═══ Source extract

The market for children’s shoes is not currently driven by orthopaedic and biomechanical considerations, but by consumer behaviour and trends. Children’s shoes are mostly developed as downsizing of an adult shoe [21]. According to previous studies, manufacturers are not taking the 3D shape of the foot into account and are unable (or unwilling) to produce a variety to cater for the differences in foot morphology [22, 29].

Shoe designs for children in habitually barefoot populations should, therefore, produce a shoe to fit the foot properly and mimic the shape and dimensions of the bare foot. Optimum foot development occurs when the natural shape and function of the foot is respected [8, 21, 29, 36, 37]. However, one of the most challenging tasks that remain in shoe manufacturing is the ability to access useful data to build a standard shape from available measurements [30]. In most current designs, SL is used as a basic measurement, without considering the other dimensions [30].

Ill-fitting shoes can have a lasting effect on the gait patterns and development of the foot, causing foot abnormalities such as a hammer-, clawed- and retracted toes [30, 39]. Associated pain and pathology, due to ill-fitting footwear, are widely reported [11, 13, 16, 28]. Previously, eighty percent (80%) of South African adult females reported wearing shoes, which caused pain, blisters and callouses [28]. Common foot deformities like hallux valgus are significantly induced and influenced by shoe fit being too narrow or too short [30, 39]. Shoes, which are too narrow for the foot, will restrict the slay of the forefoot, leading to biomechanical deviations and restriction in movement of the foot [10]. Hallux valgus are believed to be avoided and corrected by selecting and wearing shoes that provide sufficient space for the toes [30].

══════
═══ Records provided

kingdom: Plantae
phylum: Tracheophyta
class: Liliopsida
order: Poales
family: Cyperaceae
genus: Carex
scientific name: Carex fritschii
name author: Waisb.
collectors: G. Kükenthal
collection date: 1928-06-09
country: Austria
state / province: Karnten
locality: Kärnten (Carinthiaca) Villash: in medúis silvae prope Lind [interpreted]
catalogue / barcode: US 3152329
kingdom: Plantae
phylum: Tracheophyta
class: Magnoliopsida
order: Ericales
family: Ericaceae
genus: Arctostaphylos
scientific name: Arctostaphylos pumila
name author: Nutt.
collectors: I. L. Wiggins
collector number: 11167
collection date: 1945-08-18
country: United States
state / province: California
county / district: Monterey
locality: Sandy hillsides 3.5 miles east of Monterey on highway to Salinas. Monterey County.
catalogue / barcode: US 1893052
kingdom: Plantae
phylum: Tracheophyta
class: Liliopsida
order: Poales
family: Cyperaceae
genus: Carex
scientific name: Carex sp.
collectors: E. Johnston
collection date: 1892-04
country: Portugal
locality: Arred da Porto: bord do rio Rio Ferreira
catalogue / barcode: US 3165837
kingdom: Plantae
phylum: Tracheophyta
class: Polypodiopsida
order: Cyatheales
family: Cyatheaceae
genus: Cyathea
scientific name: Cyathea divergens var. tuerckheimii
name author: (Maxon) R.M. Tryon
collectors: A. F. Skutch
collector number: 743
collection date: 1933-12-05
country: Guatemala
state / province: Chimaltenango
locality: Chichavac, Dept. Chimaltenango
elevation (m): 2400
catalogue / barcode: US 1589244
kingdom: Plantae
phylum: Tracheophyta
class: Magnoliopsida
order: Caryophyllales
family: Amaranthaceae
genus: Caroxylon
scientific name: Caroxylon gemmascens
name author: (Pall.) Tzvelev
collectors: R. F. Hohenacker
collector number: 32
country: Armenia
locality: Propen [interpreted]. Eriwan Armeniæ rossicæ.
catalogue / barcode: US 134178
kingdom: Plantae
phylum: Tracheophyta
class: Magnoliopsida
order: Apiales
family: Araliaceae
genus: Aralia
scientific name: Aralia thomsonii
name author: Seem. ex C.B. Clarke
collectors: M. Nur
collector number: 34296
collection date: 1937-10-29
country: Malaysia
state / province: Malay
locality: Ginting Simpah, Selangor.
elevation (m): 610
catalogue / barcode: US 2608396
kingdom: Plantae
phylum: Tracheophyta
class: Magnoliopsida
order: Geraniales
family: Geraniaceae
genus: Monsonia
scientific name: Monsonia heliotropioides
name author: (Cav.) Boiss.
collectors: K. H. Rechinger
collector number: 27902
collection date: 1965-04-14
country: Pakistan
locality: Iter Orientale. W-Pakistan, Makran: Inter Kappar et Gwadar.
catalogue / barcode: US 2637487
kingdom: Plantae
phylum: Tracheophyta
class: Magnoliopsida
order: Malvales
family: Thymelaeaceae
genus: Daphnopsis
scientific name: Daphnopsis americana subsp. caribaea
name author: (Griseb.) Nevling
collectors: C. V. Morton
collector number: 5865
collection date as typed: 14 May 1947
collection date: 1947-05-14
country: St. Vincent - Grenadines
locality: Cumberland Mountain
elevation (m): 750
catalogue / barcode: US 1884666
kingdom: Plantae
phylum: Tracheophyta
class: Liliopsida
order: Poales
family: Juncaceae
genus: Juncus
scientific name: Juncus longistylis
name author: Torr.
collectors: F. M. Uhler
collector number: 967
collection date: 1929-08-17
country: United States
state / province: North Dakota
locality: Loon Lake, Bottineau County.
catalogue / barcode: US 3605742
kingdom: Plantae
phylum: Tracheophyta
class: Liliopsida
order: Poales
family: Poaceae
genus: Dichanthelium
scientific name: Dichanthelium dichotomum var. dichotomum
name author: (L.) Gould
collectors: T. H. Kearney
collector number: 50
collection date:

══════

◆ **Brief A**: Using the passage on children's shoe fit, mark each statement yes or no and quote the words that decide it: (i) Children's shoes are mostly developed as a downsizing of an adult shoe. (ii) Most current shoe designs take dimensions other than SL into account. (iii) Ninety percent of South African adult females reported wearing shoes that caused pain, blisters and callouses.
◆ **Brief B**: Reproduce word for word everything in the passage on children's shoe fit from "Ill-fitting shoes can" down to "the toes [30].".
These records come from a different source than the passage on children's shoe fit.

◆ **Your response A**:
(i) Yes: "Children’s shoes are mostly developed as downsizing of an adult shoe"
(ii) No: "In most current designs, SL is used as a basic measurement, without considering the other dimensions"
(iii) No: "eighty percent (80%) of South African adult females reported wearing shoes, which caused pain, blisters and callouses"

◆ **Your response B**:
Ill-fitting shoes can have a lasting effect on the gait patterns and development of the foot, causing foot abnormalities such as a hammer-, clawed- and retracted toes [30, 39]. Associated pain and pathology, due to ill-fitting footwear, are widely reported [11, 13, 16, 28]. Previously, eighty percent (80%) of South African adult females reported wearing shoes, which caused pain, blisters and callouses [28]. Common foot deformities like hallux valgus are significantly induced and influenced by shoe fit being too narrow or too short [30, 39]. Shoes, which are too narrow for the foot, will restrict the slay of the forefoot, leading to biomechanical deviations and restriction in movement of the foot [10]. Hallux valgus are believed to be avoided and corrected by selecting and wearing shoes that provide sufficient space for the toes [30].